If there is one concept that is drilled into the head of every engineering student, it is that the solution of any problem begins with the construction of a free body diagram that clearly shows all of the forces and their locations. The validity of the solution depends on the accuracy of this diagram.
The free body diagram of a backsaw is the starting point of this analysis. The remainder of it is largely a more rigorous confirmation of what was already covered in the first post. The major difference is the inclusion of the weight of the saw in the analysis. While this does not change our original findings, it does provide a third principle to take away from this mathematical exercise.*
This principle being that, as the weight of a saw increases, the teeth “bite” more deeply into the wood, allowing a greater proportion of the sawyer’s thrust to be directed parallel to the toothline (and less of it downward) by lowering the hang angle of the handle.
To avoid rendering issues, the free body diagram and its solution are presented in the following pdf file:
*In the event that you do not recall, or did not read (and who can blame you), the first two principles enumerated in the initial post, they are repeated below. -Ed.
“The first principle being that a saw with a higher hang angle will necessitate either adopting a more upright stance, lowering your work, angling the toe of the saw up, or some combination thereof. This assumes you are interested in the proper mechanics of sawing.
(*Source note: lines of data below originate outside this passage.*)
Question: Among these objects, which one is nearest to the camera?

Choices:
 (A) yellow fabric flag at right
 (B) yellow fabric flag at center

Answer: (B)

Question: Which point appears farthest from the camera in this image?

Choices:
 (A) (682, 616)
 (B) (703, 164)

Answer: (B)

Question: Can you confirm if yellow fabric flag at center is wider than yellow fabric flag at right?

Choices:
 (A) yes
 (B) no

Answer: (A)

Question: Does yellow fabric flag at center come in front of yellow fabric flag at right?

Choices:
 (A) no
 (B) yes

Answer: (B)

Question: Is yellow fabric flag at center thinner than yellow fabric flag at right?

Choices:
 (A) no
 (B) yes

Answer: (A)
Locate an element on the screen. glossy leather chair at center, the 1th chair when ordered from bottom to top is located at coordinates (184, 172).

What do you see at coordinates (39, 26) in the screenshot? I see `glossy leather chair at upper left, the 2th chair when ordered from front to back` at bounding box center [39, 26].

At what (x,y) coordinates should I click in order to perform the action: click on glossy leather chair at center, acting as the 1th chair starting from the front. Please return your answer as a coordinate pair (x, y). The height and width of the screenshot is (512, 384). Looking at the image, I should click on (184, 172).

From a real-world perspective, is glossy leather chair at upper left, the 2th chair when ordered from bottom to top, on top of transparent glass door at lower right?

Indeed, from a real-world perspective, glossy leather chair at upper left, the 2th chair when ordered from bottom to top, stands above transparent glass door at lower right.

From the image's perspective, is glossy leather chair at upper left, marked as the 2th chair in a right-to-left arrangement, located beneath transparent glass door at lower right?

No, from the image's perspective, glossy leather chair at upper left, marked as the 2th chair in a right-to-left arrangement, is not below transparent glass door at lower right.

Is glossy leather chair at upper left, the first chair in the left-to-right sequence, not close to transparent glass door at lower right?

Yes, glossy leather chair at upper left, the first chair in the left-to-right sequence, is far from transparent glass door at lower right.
The second principle being that, ceteris paribus, as the hang angle increases, the rake angle needs to be relaxed to avoid difficulty in starting and catching in the middle of the stroke. This effect is much greater in rip saws than in crosscut saws.”
**A reader pointed out a mistake in the original version of this pdf. It has since been corrected. In the second to last paragraph, the first sentence began “Seeing that Fc can be …”. Fc has been replaced with Fb. -Ed., 30 April 2014
Thank you for the excellent article on the hang angle
I have read a number of article on the subject but they where so vague they did not say any thing
I know on older saws the angle seams to be ~0 degreed are you aware of the reason newer saw have a high hang angle?
I’m not sure why that change happened. Matt Cianci (The Saw Blog) might be a good person to ask. His knowledge of saw history is much greater than mine, and he is always happy to talk about them. You should be able to find his contact info on his website; if not, let me know and I will get it to you.
Hang angle, as I measure it (and there is no standard definition, so others will do it differently), wasn’t quite 0 degrees. Referring back to an older post, the tenon saw in Smith’s key has a hang angle of about 16 degrees. How accurately this drawing reflects the actual saws is something I do not know. The Seaton Kenyon tenon saw (which I believe is pretty accurate), has a hang angle of about 22 degrees.
This 18 inch Disston saw has a hang angle of about 26 degrees.
It also seems (based on casual observation, and not actual measurements) that early, smaller backsaws (particularly dovetail saws) tended to have higher hang angles than later ones.
I’m not sure what to take away from all of this, but it would be interesting to look into it further.
Well I take my hat off to you sir. I can’t tell you how many times I’ve said to myself whilst filing saws “There must a formula for all this” and now you’ve come up with three. LOL. I’m going to re-read your PDF a few more times before thinking about posting a comment though.
Regarding Patrick’s question, I’ve often wondered whether saw manufacturers started producing saws with a higher hang angle because people’s ability to sharpen them properly was decreasing. The higher hang angle would assist in keeping the teeth engaged in the wood due to the increase in downward force even when the teeth were less than sharp. Then again, the rake was also relaxed on later saws, so I’m not sure that theory holds water. I’ve also wondered whether the fact that carpenters found themselves working more with softwoods influenced the design of saws and their tooth geometry in later years.
Great post Isaac.
Great post! Exactly what I was looking for, so it saved me reading a bunch of other likely inadequate posts. I used to teach free body diagrams when in grad school and you would get an “A”. But only a 98, because there is a typo in the third word of the second to last paragraph, which makes the statement incorrect. You mean Fb, don’t you? 😉
Prof. Ghosn, is that you?
Sorry, he was my Mechanics professor, and I am still haunted by what was drilled into our heads in that classroom. In a good way, of course.
Thanks for pointing that out. You are right, and I have updated the pdf. Thank you for taking the time to read and correct it. It is appreciated.